Was ist das größte Missverständnis in dem Bereich?

Die Aussage: „Ein MVP, das funktioniert, ist zu 100 % fertig und kann verkauft werden‘‘.

Das ist deswegen ein Irrglaube, weil das MVP eben keinen Vollständigkeitsanspruch erhebt, sondern viel mehr darauf abzielt, die aufs Essentiellste reduzierte Version des Endprodukts herzustellen.

Wir bei Bosch haben einen sehr hohen Qualitätsanspruch an die Produkte und da fließt natürlich nach der Entwicklung des MVP, noch ein großer Mehraufwand in die Produktentwicklung hinein, sei es zu den Themen Security, Safety, Lizensierung oder Zertifizierung. Man muss also im Hinterkopf behalten, dass es sich bei dem MVP um das absolute funktionale Minimum handelt, um den Kundennutzen abbilden zu können. Alles Weitere ist ausgeblendet und muss in der Serienentwicklung noch fertiggestellt werden.

Erzähl uns eine Anekdote aus deiner Bosch-Zeit!
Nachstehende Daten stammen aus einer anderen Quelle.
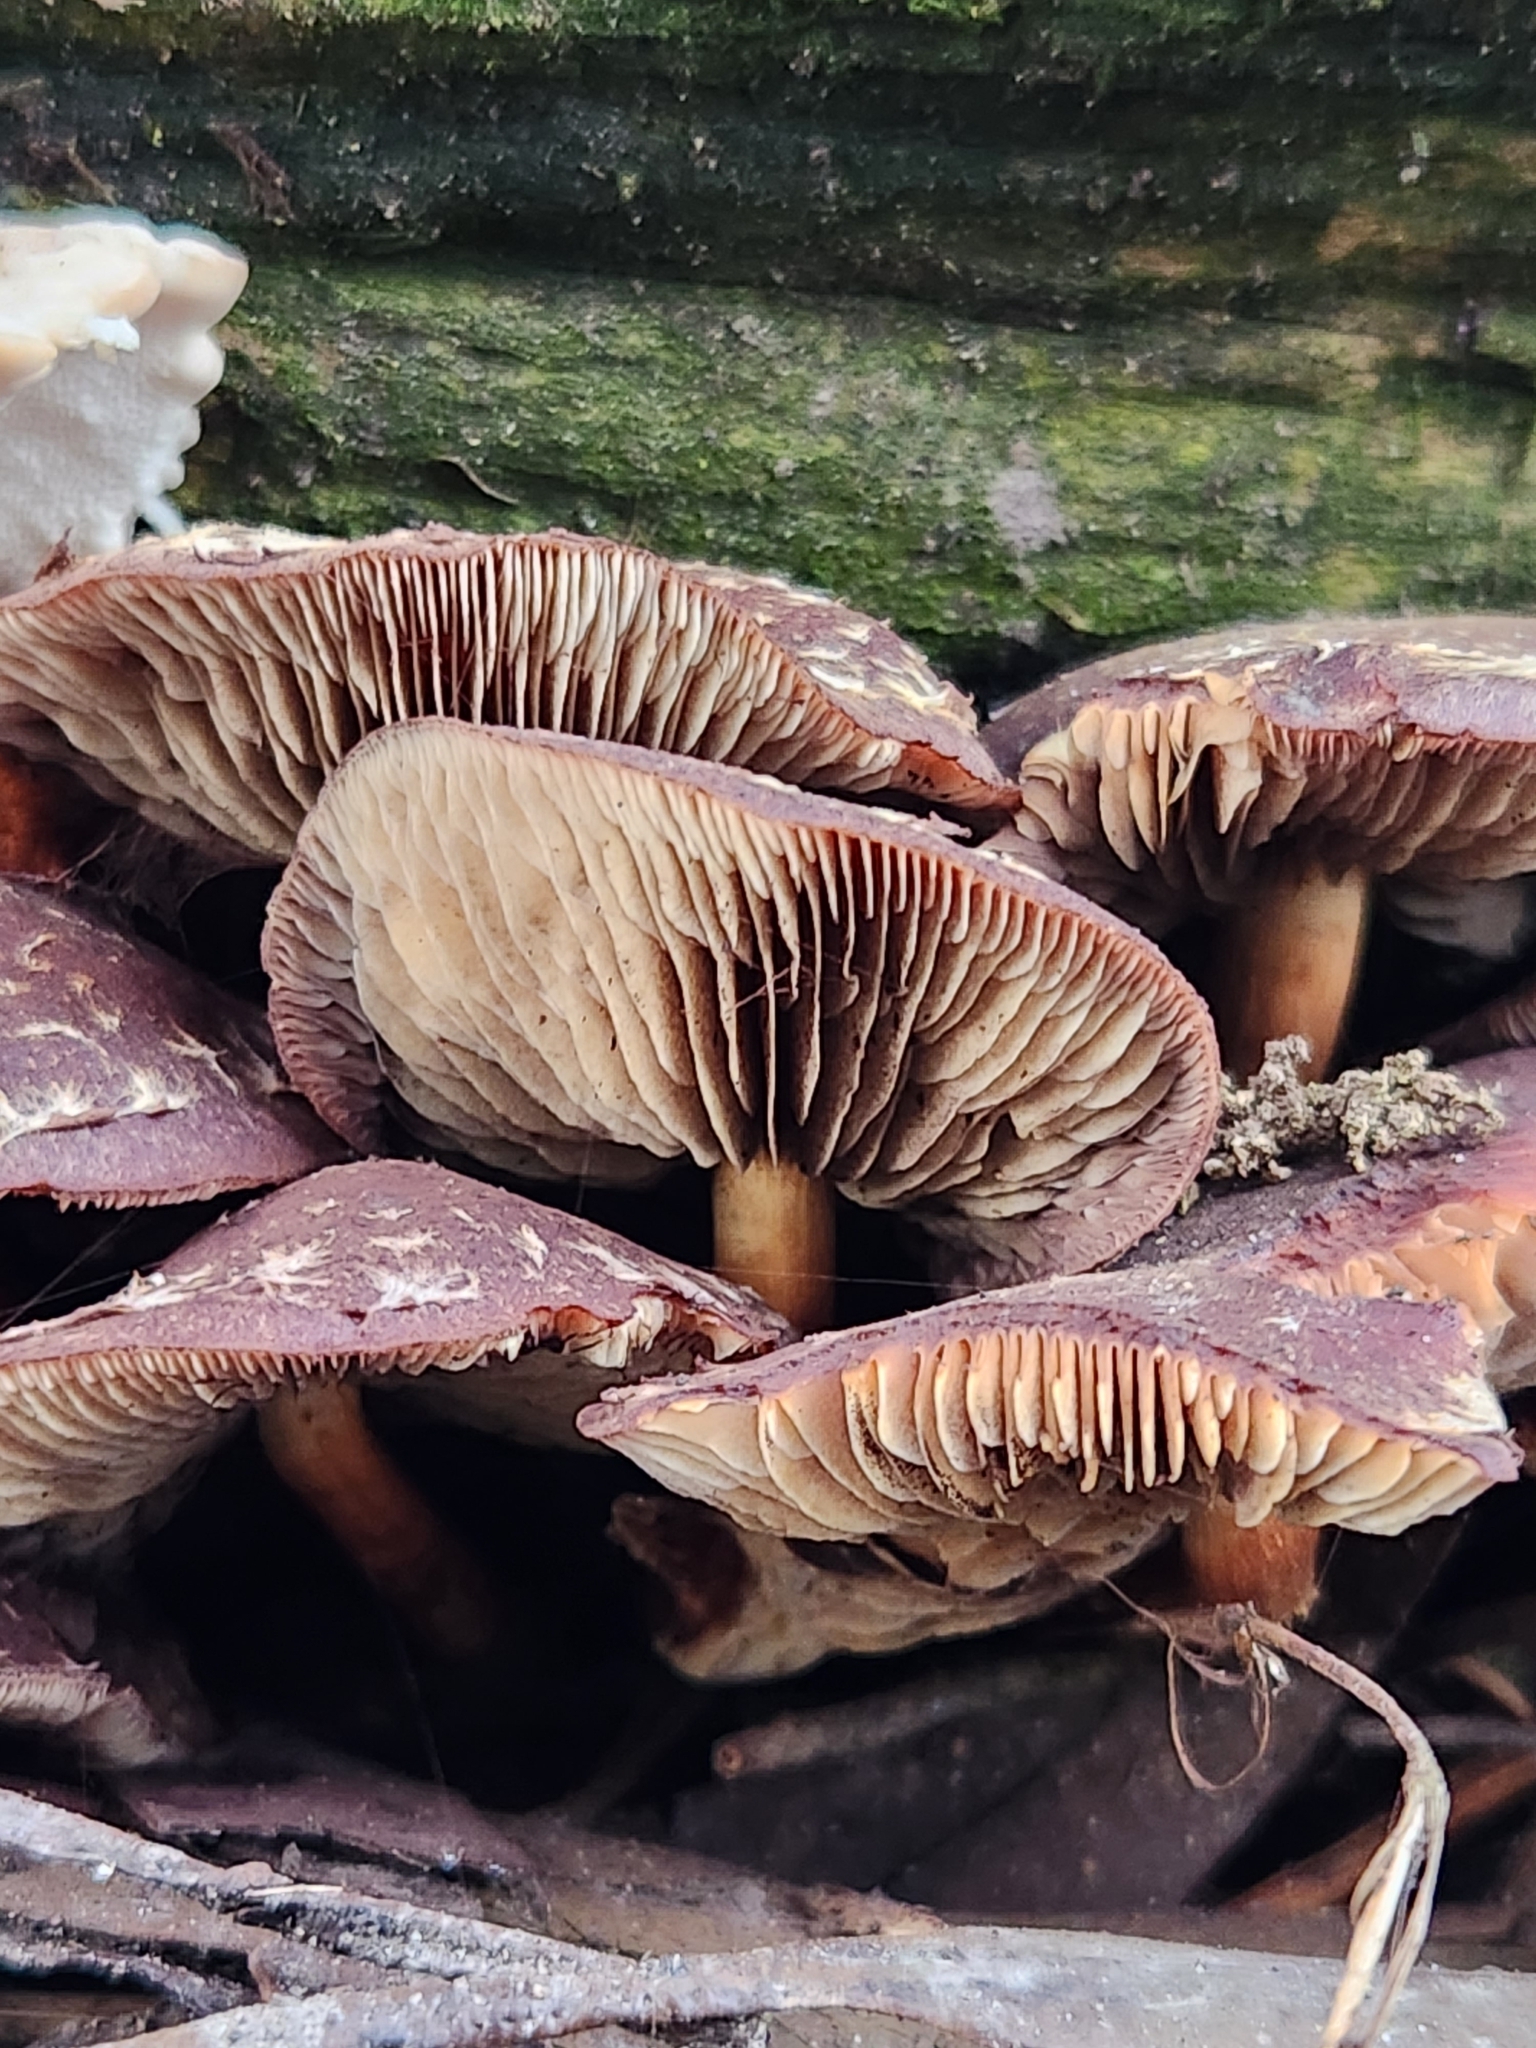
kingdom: Fungi
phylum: Basidiomycota
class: Agaricomycetes
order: Agaricales
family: Strophariaceae
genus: Hypholoma
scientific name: Hypholoma brunneum
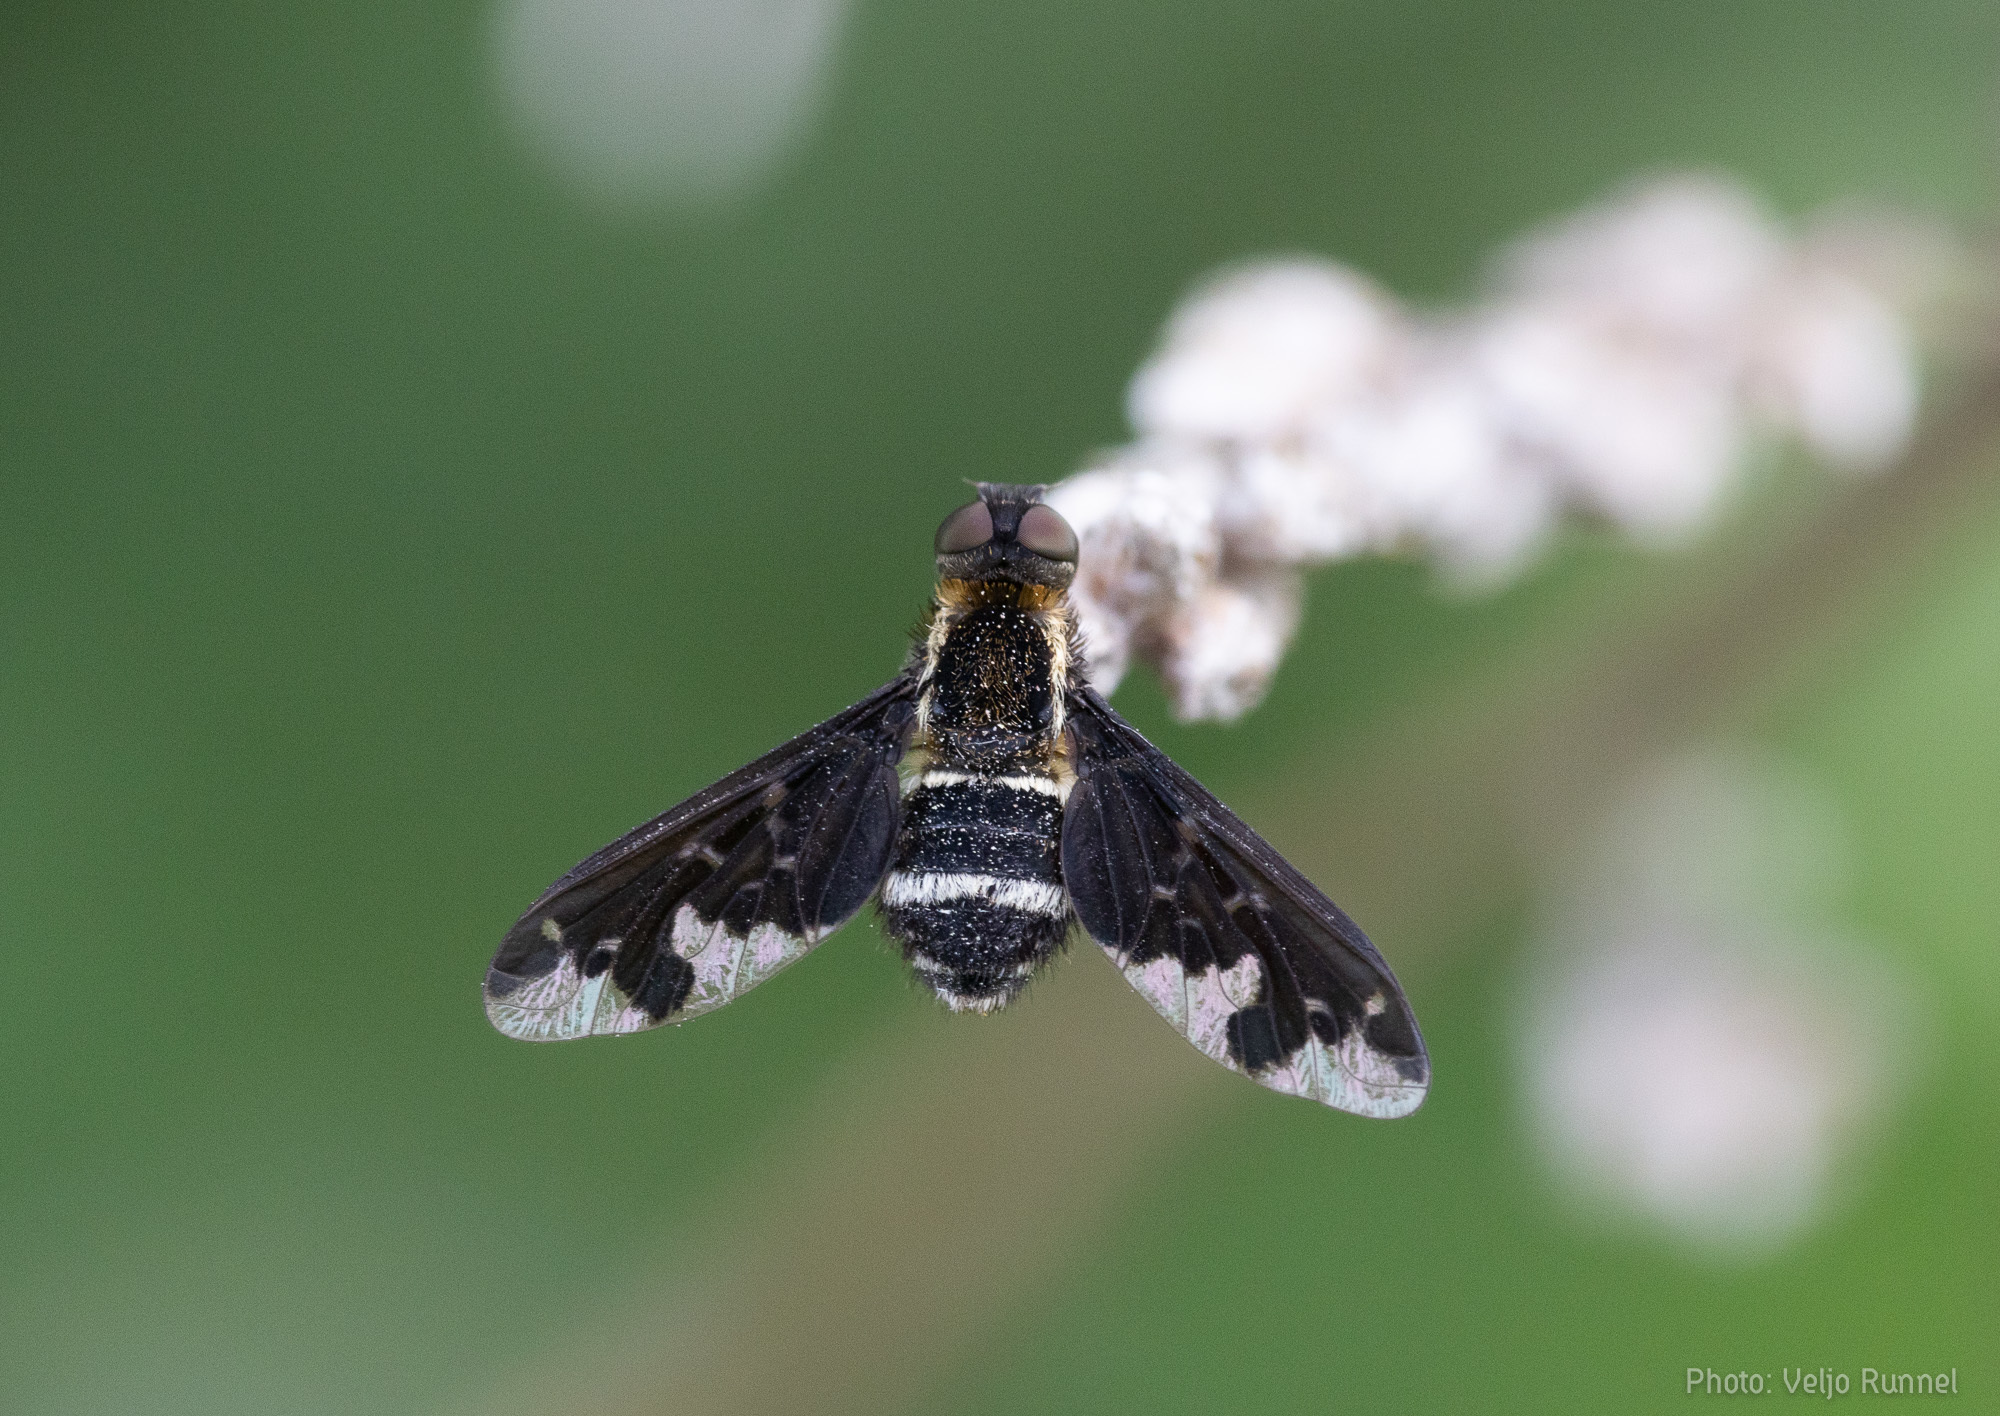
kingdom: Animalia
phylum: Arthropoda
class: Insecta
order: Diptera
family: Bombyliidae
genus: Hemipenthes
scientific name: Hemipenthes maura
Ein Kunde wollte eine Connectivity-Lösung haben. Um herauszufinden, welche Anforderungen der Kunde hat, haben wir gemeinsam einen Workshop veranstaltet. Er war von Beginn an euphorisch und hat direkt mehrere Whiteboards mit seinen Ideen befüllt. Es sah sehr chaotisch aus, doch ich wollte seinen Elan nicht bremsen und ließ ihn daher seine kreative Phase ausleben. Nach einer Zeit beendete er seine Ausführungen. Im Normalfall hätte ich dann angefangen, die Notizen abzuarbeiten, doch durch die vielen Inputs fehlte der Überblick. Also beschloss ich, am Ende zu starten und fragte: „Wenn ich der End-User bin, was muss ich tun, um die Software nutzen zu können?“ Die Antwort des Kunden war gleichermaßen überraschend wie aufschlussreich: „Ja, ich habe jetzt nicht an den Kunden gedacht, aber du hast eigentlich recht“. Diese Überlegung hat den Grundstein gelegt, die Anforderungen des Kunden zu spezifizieren und seine Gedanken zielgerichteter zu formulieren und das ist auch ein Learning, dass ich mir mitgenommen habe: Bei allem Elan und allen Ideen, sollte man nie den Nutzen und die Usability für die End-User aus den Augen verlieren. Mit diesem Erfolgsrezept haben wir es dann gemeinsam geschafft, dass der MVP ein voller Erfolg wurde.

Wer ist als Nächstes dran und mit welchem Thema?

Alina Godun wird nächstes Mal über Data Science bei Bosch erzählen.